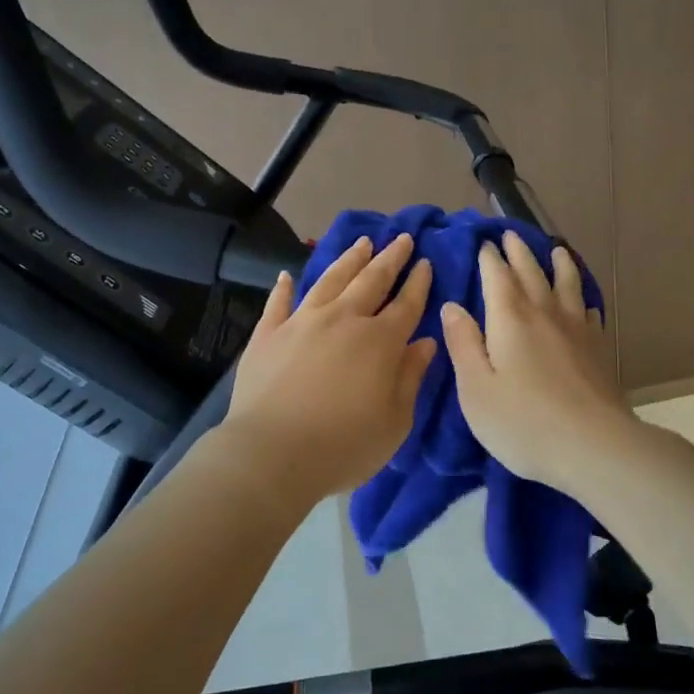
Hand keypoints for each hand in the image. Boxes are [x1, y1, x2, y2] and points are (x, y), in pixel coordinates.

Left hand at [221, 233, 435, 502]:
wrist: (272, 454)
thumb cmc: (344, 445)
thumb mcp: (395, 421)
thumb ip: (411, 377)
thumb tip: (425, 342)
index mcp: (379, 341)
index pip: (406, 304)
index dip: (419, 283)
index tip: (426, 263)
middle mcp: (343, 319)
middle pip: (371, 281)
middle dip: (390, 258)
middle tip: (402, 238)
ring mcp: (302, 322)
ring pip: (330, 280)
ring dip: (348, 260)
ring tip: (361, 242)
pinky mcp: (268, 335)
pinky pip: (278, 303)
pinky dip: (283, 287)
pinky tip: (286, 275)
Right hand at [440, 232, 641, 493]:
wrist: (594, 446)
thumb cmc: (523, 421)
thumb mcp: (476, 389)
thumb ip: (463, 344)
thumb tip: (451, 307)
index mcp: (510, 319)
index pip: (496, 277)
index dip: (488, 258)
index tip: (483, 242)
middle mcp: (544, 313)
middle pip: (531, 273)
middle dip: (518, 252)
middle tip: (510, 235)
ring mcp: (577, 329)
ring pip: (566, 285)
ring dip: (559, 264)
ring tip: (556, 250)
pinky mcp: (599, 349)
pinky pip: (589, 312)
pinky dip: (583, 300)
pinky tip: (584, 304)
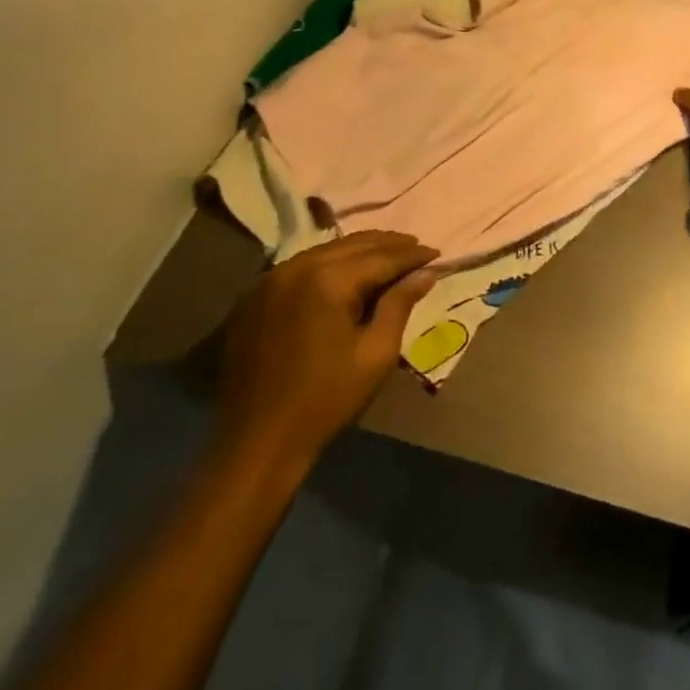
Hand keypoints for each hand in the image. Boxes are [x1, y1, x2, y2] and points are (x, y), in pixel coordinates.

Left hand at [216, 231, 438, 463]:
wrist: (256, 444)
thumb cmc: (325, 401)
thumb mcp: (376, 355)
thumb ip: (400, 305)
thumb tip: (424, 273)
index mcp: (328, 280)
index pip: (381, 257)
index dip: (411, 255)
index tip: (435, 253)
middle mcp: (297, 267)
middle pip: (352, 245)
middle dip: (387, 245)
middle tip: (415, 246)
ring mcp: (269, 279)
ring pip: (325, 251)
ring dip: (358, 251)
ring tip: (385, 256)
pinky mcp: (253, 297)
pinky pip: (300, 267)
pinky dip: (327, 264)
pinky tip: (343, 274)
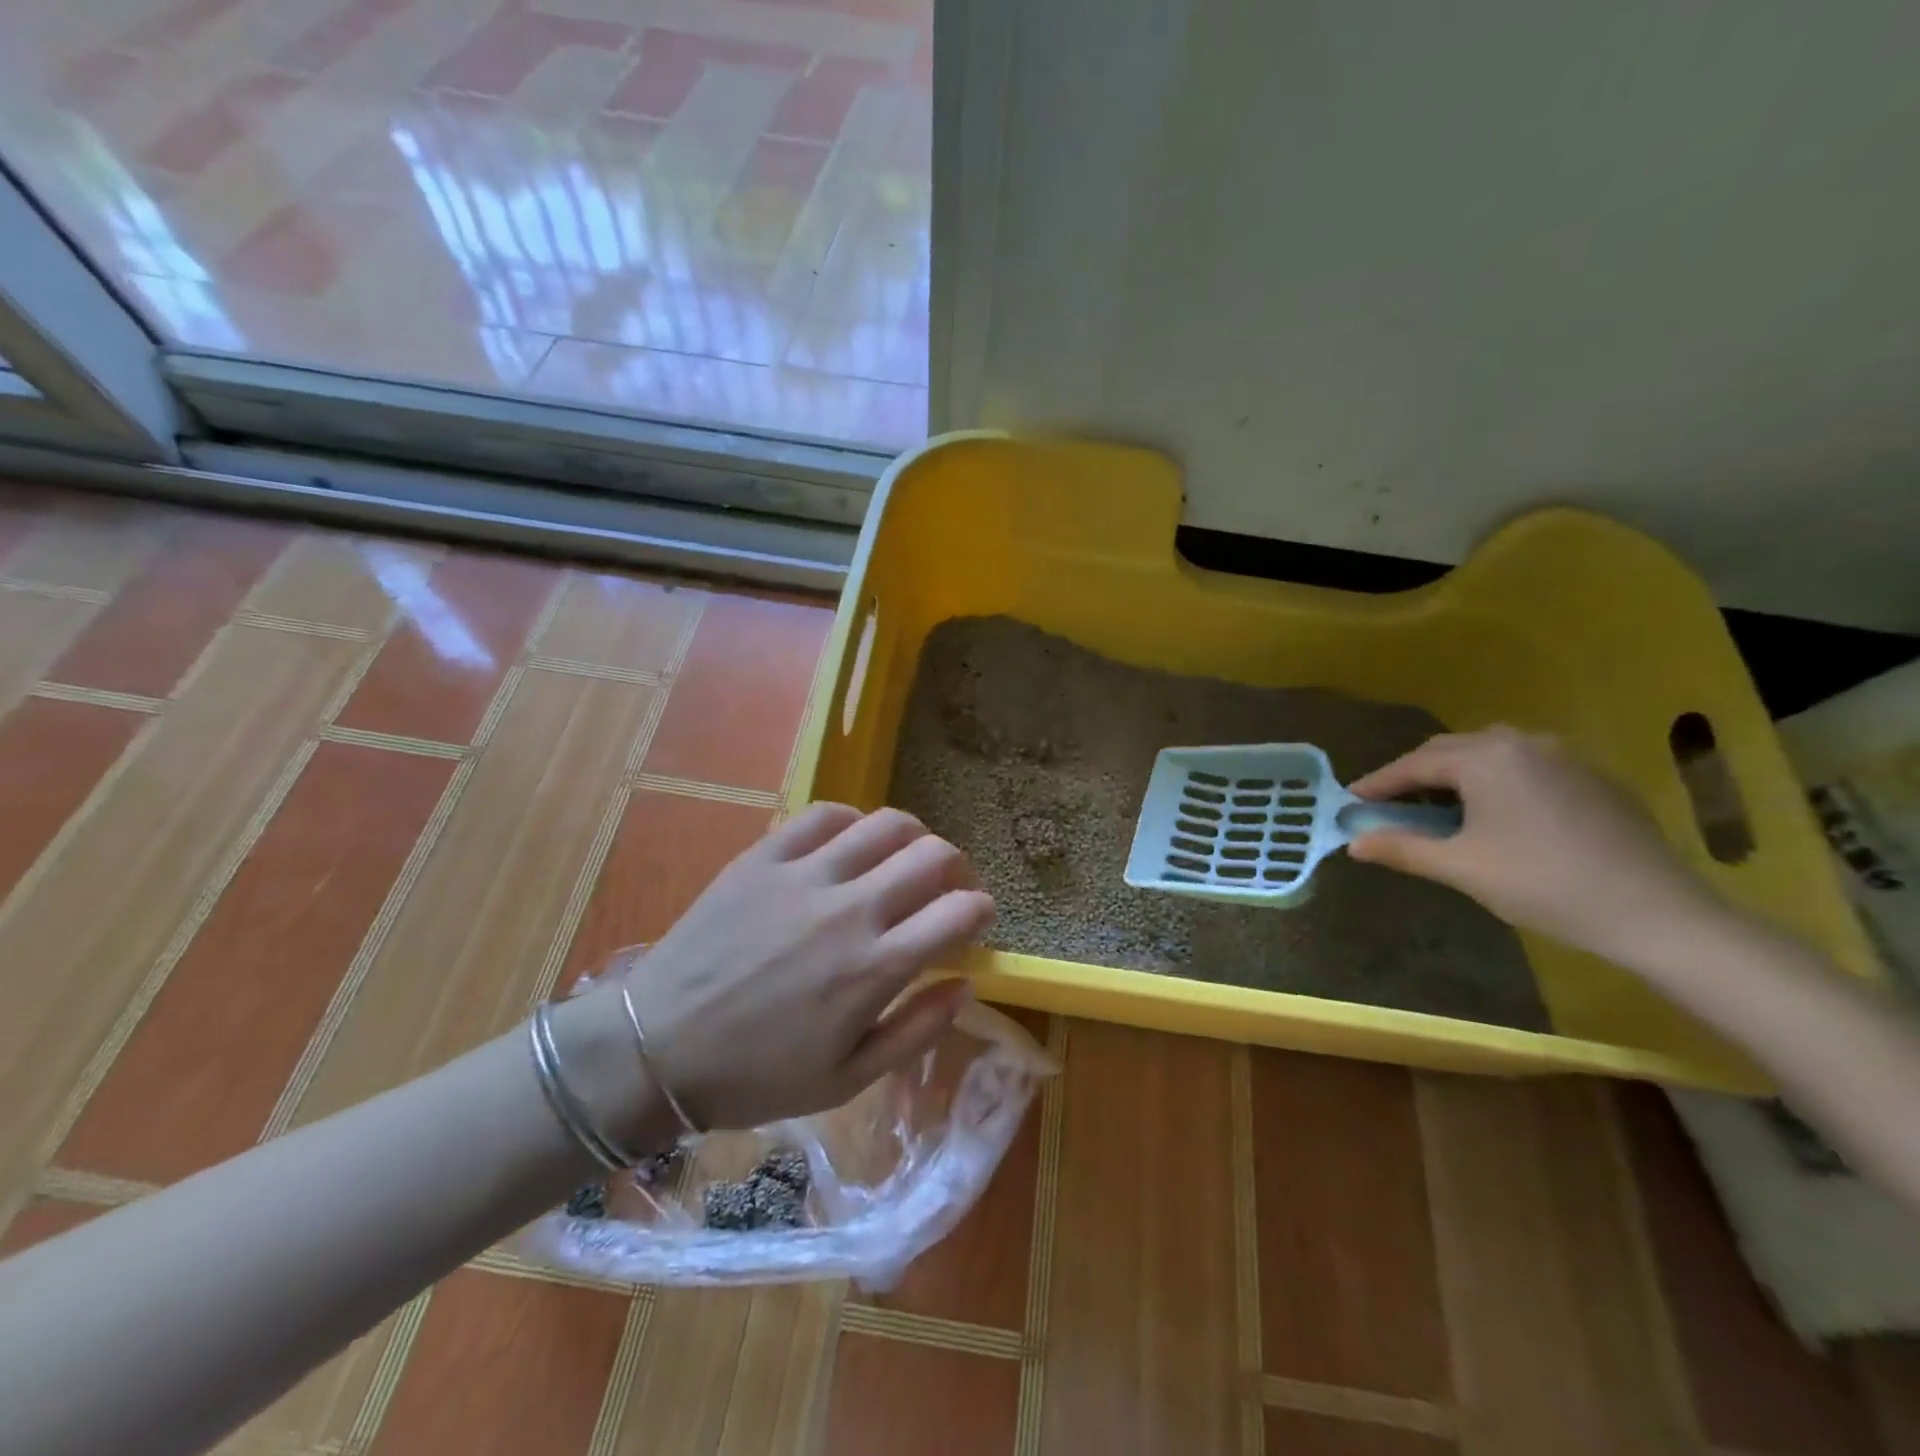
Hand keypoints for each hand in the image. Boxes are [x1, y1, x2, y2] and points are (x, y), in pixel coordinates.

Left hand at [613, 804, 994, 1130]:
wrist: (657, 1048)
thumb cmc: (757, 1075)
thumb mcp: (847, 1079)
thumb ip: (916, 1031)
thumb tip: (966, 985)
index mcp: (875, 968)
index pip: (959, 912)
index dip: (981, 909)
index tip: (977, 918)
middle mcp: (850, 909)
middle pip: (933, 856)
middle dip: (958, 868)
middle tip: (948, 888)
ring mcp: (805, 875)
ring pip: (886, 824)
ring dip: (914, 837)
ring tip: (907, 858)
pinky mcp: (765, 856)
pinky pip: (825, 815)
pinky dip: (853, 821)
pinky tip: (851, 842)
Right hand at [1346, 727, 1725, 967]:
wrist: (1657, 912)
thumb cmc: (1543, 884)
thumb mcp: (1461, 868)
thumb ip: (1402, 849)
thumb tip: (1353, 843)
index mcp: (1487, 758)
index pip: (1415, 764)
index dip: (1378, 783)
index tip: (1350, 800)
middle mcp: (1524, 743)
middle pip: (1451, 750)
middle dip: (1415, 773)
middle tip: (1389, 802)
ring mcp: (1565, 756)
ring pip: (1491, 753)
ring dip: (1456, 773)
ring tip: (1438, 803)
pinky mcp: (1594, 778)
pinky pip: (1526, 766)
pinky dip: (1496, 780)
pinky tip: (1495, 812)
...
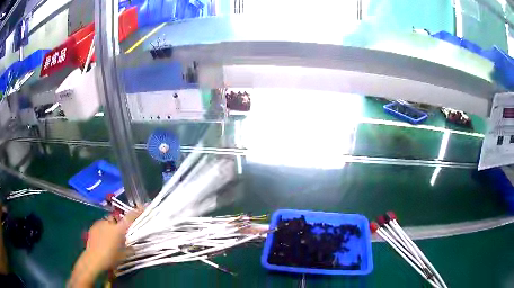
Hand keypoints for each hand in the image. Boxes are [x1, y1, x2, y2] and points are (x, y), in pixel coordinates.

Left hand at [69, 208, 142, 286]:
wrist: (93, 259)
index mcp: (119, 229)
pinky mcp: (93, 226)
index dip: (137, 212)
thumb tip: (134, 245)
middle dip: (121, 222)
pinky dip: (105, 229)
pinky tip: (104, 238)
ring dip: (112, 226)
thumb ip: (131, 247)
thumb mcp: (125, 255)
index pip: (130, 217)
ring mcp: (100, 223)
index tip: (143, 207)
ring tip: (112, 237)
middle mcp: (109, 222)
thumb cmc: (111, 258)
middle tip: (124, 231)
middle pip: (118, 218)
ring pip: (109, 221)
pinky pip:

§ **WORK TO BE COMPLETED**
Everything from the line containing "ring dip: (1456, 773)" through the line containing "pinky tip: (1495, 812)" in the material above should be retyped exactly, both ends included, and nothing more.

§ **COMPLETED EXERCISE**
ring dip: (1456, 773)
ring tip: (1438, 803)
pinky mcp: (1594, 778)
pinky pip: (1526, 766)
pinky dip: (1496, 780)
pinky tip: (1495, 812)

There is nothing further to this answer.